[Exercise goal] Every line of the material that includes the word "bekannt" is to be shown.

********

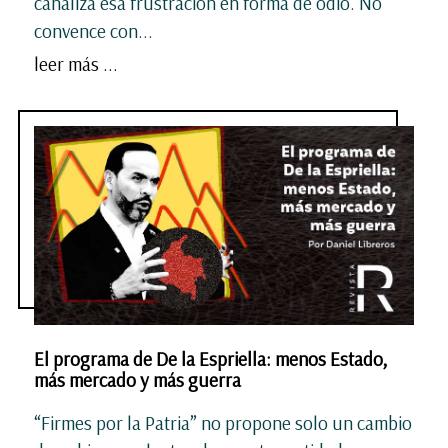
canaliza esa frustración en forma de odio. No
convence con...
leer más ...
El programa de De la Espriella: menos Estado,
más mercado y más guerra
“Firmes por la Patria” no propone solo un cambio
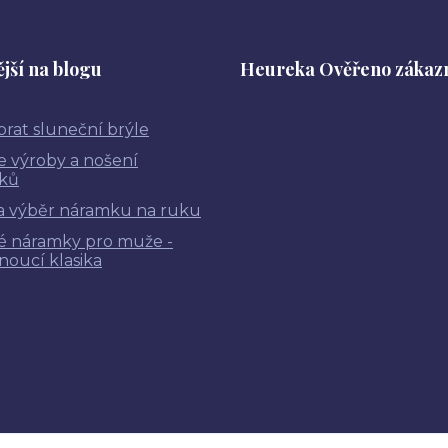
jší na blogu
Heureka Ověřeno zákaz
brat sluneční brýle
ie výroby a nošení
ků
a výběr náramku na ruku
é náramky pro muže -
noucí klasika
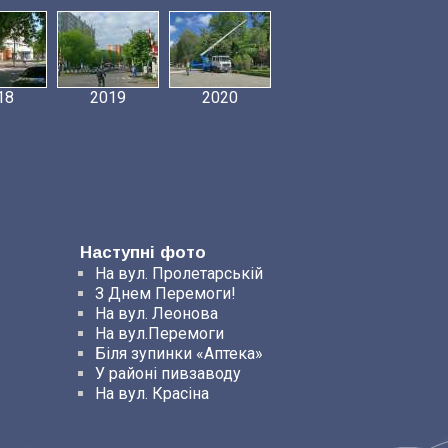
18
2019
2020
Наступні фото
На вул. Пролетарській
З Днем Перемоги!
На вул. Леонова
На вул.Перемоги
Біля зупинки «Аптека»
У районі пивзаводу
На вул. Красіна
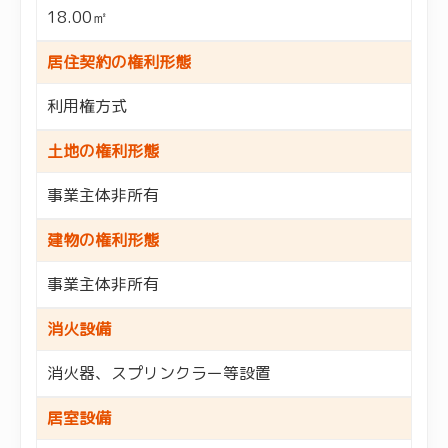
18.00㎡
居住契約の権利形態
利用権方式
土地の権利形態
事業主体非所有
建物の権利形態
事業主体非所有
消火設備
消火器、スプリンクラー等設置
居室設備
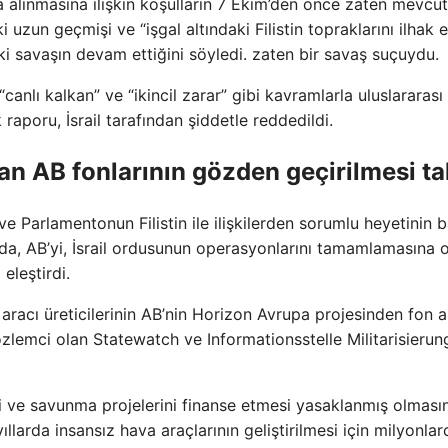
a alınmasına ilişkin koşulların 7 Ekim’den önce zaten mevcut
 uzun geçmişi ve “işgal altındaki Filistin topraklarını ilhak
 savaşın devam ettiğini söyledi. zaten bir savaş suçuydu.
“canlı kalkan” ve “ikincil zarar” gibi kavramlarla uluslararası
aporu, İsrail tarafından şiddetle reddedildi.
anan AB fonlarının gözden geçirilmesi ta
 Parlamentonun Filistin ile ilişkilerden sorumlu heyetinin 
eda, AB’yi, İsrail ordusunun operasyonlarını tamamlamasına 
 eleştirdi.
aracı üreticilerinin AB’nin Horizon Avrupa projesinden fon al
zlemci olan Statewatch ve Informationsstelle Militarisierung
ri ve savunma projelerini finanse etmesi yasaklanmış olması
yıllarda insansız hava araçlarının geliştirilmesi için milyonlar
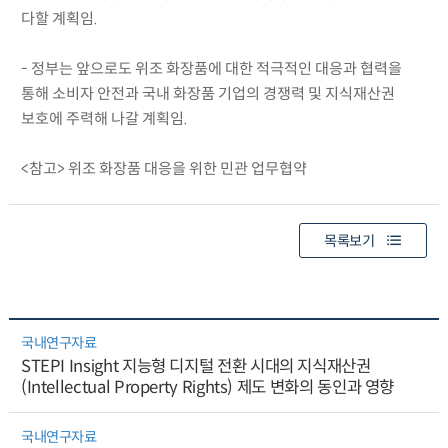
다할 계획임.
- 정부는 앞으로도 위조 화장품에 대한 적극적인 대응과 협력을
통해 소비자 안전과 국내 화장품 기업의 경쟁력 및 지식재산권
보호에 주력해 나갈 계획임.
<참고> 위조 화장품 대응을 위한 민관 업무협약
목록보기
국내연구자료
STEPI Insight 지능형 디지털 전환 시대의 지식재산권
(Intellectual Property Rights) 제도 변화의 동인과 영향
국내연구자료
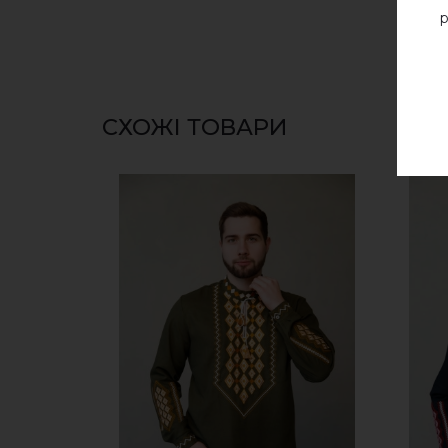
р
СХОЖІ ТОВАРИ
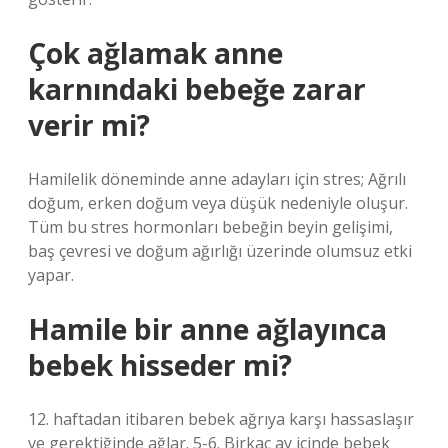
Çok ağlamak anne
karnındaki bebeğe zarar
verir mi?
Hamilelik döneminde anne adayları için stres; Ağrılı
doğum, erken doğum veya düşük nedeniyle oluşur.
Tüm bu stres hormonları bebeğin beyin gelişimi,
baş çevresi ve doğum ağırlığı üzerinde olumsuz etki
yapar.
Hamile bir anne ağlayınca
bebek hisseder mi?
12. haftadan itibaren bebek ağrıya karşı hassaslaşır
ve gerektiğinde ağlar. 5-6. Birkaç ay içinde bebek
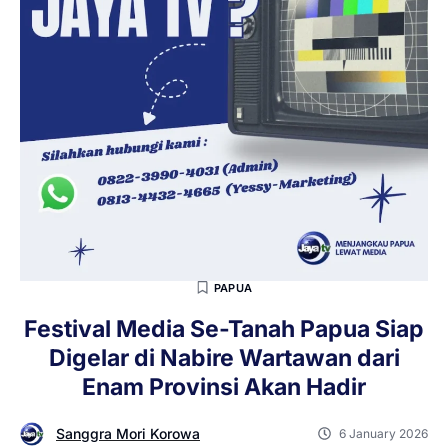
PAPUA
Festival Media Se-Tanah Papua Siap
Digelar di Nabire Wartawan dari
Enam Provinsi Akan Hadir
Sanggra Mori Korowa
6 January 2026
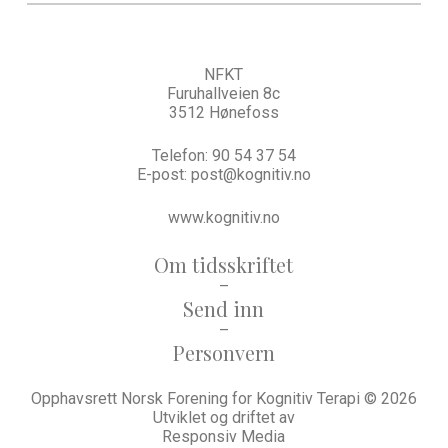
NFKT
Furuhallveien 8c
3512 Hønefoss
Telefon:
90 54 37 54
E-post:
post@kognitiv.no
www.kognitiv.no
Om tidsskriftet
–
Send inn
–
Personvern
Opphavsrett Norsk Forening for Kognitiv Terapi © 2026
Utviklet og driftet av
Responsiv Media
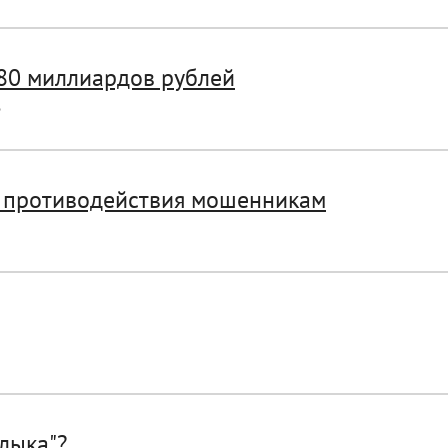
180 миллиардов рублей
%
д противодействия мошенникам
лыка"?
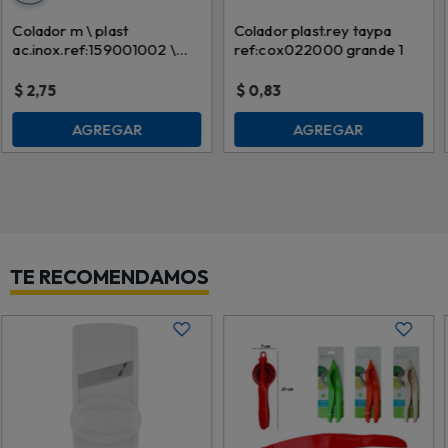
Colador m \ plast
Colador plast.rey taypa
ac.inox.ref:159001002 \
ref:cox022000 grande 1
007876 (14cm)
$
2,75
$
0,83
AGREGAR
AGREGAR
TE RECOMENDAMOS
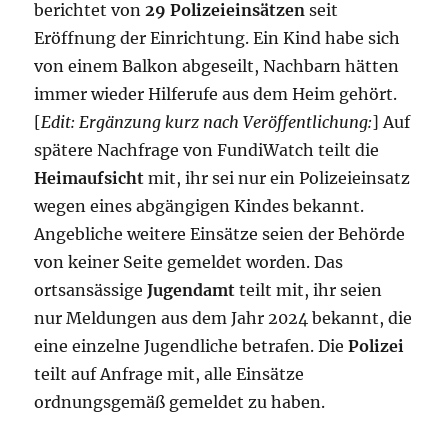
berichtet von
29 Polizeieinsätzen
seit
Eröffnung der Einrichtung. Ein Kind habe sich
von einem Balkon abgeseilt, Nachbarn hätten
immer wieder Hilferufe aus dem Heim gehört.
[
Edit: Ergänzung kurz nach Veröffentlichung:
] Auf
spätere Nachfrage von FundiWatch teilt die
Heimaufsicht
mit, ihr sei nur ein Polizeieinsatz
wegen eines abgängigen Kindes bekannt.
Angebliche weitere Einsätze seien der Behörde
von keiner Seite gemeldet worden. Das
ortsansässige
Jugendamt
teilt mit, ihr seien
nur Meldungen aus dem Jahr 2024 bekannt, die
eine einzelne Jugendliche betrafen. Die
Polizei
teilt auf Anfrage mit, alle Einsätze
ordnungsgemäß gemeldet zu haben.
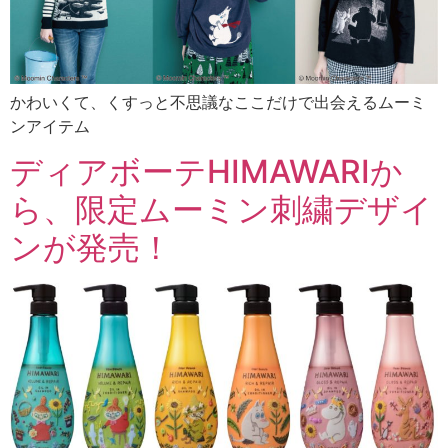
かわいくて、くすっと不思議なここだけで出会えるムーミ
ンアイテム
ディアボーテHIMAWARIか
ら、限定ムーミン刺繍デザイ
ンが発売！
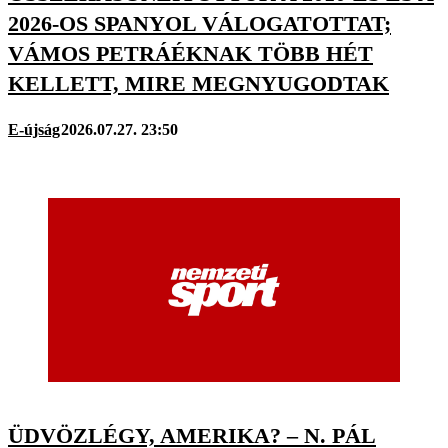
2026-OS SPANYOL VÁLOGATOTTAT;
VÁMOS PETRÁÉKNAK TÖBB HÉT
KELLETT, MIRE MEGNYUGODTAK
E-újság
2026.07.27. 23:50
ÜDVÖZLÉGY, AMERIKA? – N. PÁL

********

[Solution to the exercise]
wegen eines abgängigen Kindes bekannt.
nur Meldungen aus dem Jahr 2024 bekannt, die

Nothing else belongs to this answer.